If the discussion we're having is about a peer upload video service model only being one that exists because of a profit motive, I'm saying that I'm eager to see alternatives pop up that who explore a more nonprofit, principled model.
For merely a site that hosts video in a utilitarian fashion, the thing is that we don't need that anymore. Hosting a video is too easy. There's no real context where that would have utility. If all you wanted to do was have video that other people can watch, there's many easy and cheap ways to do it now that all browsers have HW accelerated video built in, and bandwidth is comparatively cheap, at least on the scale of normal users.
So as to why we don't have that: we don't need it! What would be a situation in which you would want that, and why would you not already have the tools for it?
The one we're talking about: a community site without advertisements.
Opportunities have a way of presenting themselves when the big players jump the shark.
Well, now we're talking about something different. That's not something "like the internet archive". In terms of an "open source" social media, you always come into the same problems that it presents too many compromises and technological barriers for "normal people" to use it, which is a problem for a site specifically about having other people.
There is PeerTube, but you're not going to see a lot of people in it.
Youtube gets around 500 hours of videos uploaded every minute. It takes way more than just reduced server cost to handle that realisticly for other than billion dollar companies. To encode, distribute and moderate that amount of video on a global scale that is competitive to YouTube is out of reach of a crowd sourced model in my opinion. Sure smaller scale stuff like Nebula can exist but it is still miniscule in comparison.

● **Work request 1**:
List every service or platform named in the discussion of video hosting above.
● **Work request 2**:
According to the video hosting discussion, roughly how many hours of video are uploaded to Youtube every minute?
● **Work request 3**:
Carry on the discussion of video hosting alternatives from its final sentence.

● **Plain-text document sources**:
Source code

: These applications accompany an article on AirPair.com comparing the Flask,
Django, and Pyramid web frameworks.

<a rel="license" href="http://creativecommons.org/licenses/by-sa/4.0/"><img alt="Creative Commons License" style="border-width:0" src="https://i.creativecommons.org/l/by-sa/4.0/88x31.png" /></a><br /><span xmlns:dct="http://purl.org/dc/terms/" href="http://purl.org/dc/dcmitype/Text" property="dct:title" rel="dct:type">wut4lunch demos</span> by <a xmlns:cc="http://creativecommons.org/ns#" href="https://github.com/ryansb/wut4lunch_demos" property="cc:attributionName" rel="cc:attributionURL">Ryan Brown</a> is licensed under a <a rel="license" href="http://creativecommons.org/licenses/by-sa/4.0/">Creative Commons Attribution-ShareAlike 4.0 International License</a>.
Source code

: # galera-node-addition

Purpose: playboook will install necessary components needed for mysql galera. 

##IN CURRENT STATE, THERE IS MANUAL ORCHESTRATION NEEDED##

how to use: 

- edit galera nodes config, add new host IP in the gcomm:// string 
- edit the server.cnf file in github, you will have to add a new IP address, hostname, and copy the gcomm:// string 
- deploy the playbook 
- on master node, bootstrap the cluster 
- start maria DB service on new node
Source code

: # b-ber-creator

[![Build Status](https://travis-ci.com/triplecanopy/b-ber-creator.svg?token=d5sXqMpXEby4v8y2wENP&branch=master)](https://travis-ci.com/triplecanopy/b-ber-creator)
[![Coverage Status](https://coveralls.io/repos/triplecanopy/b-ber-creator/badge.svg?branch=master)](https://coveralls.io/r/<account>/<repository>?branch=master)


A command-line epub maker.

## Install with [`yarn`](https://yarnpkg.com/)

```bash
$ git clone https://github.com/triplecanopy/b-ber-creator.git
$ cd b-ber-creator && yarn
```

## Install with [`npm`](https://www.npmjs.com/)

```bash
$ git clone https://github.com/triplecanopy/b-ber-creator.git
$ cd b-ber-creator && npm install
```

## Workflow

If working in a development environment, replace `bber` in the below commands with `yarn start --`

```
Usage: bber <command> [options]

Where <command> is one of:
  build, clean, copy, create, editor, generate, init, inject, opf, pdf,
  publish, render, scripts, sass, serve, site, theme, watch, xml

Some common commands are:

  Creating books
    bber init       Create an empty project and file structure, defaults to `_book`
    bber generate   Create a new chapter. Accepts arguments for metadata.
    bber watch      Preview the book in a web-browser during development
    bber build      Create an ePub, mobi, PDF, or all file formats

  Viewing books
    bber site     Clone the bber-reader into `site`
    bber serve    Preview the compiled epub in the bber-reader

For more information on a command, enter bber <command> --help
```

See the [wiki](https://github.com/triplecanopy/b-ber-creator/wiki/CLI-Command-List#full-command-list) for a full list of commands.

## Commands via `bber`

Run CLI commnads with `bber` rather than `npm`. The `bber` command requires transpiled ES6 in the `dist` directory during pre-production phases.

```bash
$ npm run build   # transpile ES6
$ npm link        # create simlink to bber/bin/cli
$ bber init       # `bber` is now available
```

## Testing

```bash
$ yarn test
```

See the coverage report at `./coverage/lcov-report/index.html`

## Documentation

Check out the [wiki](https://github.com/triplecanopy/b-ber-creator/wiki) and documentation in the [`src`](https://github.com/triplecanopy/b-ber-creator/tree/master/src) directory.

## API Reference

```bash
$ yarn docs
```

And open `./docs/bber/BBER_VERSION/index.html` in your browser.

● **Exercise answer 1**:
the internet archive
PeerTube
Youtube
Nebula

● **Exercise answer 2**:
Around 500 hours.

● **Exercise answer 3**:
Who says a competitor has to be a carbon copy of Youtube? Very large portion of those videos will never be seen by a more than single digit amount of people if that. Even minimal barriers would lower that amount immensely.
Nothing also also says the platform has to be centralized. I see no reason that a hybrid peer-to-peer model where the central servers are there to serve low demand content and act as balancer would not be feasible.
But then it will not really be an alternative and just a hobby project for a small group of enthusiasts for a very limited amount of content.
Why, what of what I said implies that? The whole reason for p2p here is scalability. Done right that would likely eliminate orders of magnitude of resources that would be needed to run Youtube clone. The central servers would be there as a compromise to ensure smooth service.
Eliminating 90% or more that basically no one never sees on YT would not affect size of the service, simply its run costs.
PeerTube is basically what you are describing and it exists and is fine, but also very niche. And while the distributed model does scale with lower cost, if it actually got some substantial traction I would doubt how far that will go in practice. Hosting and distributing video can quickly ramp up in cost and resources way way more than just text based content.
It gets even more complicated when you look at moderation concerns. You say eliminating the 90% useless content will help, but how would you do that in practice? I'd such a federated network got broad use outside it's current enthusiast small scale, who gets to decide what is worthy of the networks limited resources? Add to that the complication of a potential influx of illegal video content. Having volunteers providing serverspace is one thing. Having to deal with CSAM or terrorist content is another matter.
As to the second paragraph - that is the question. My very much would need a lot of refining solution would be to let the uploader decide what they value their content at - anyone could upload what content they want but the central servers would only index content that:
and distribute content that:
I have no idea how they are doing these days, but PeerTube seems to work? There are many forces that prevent them from being a serious competitor, but server costs is not one of them.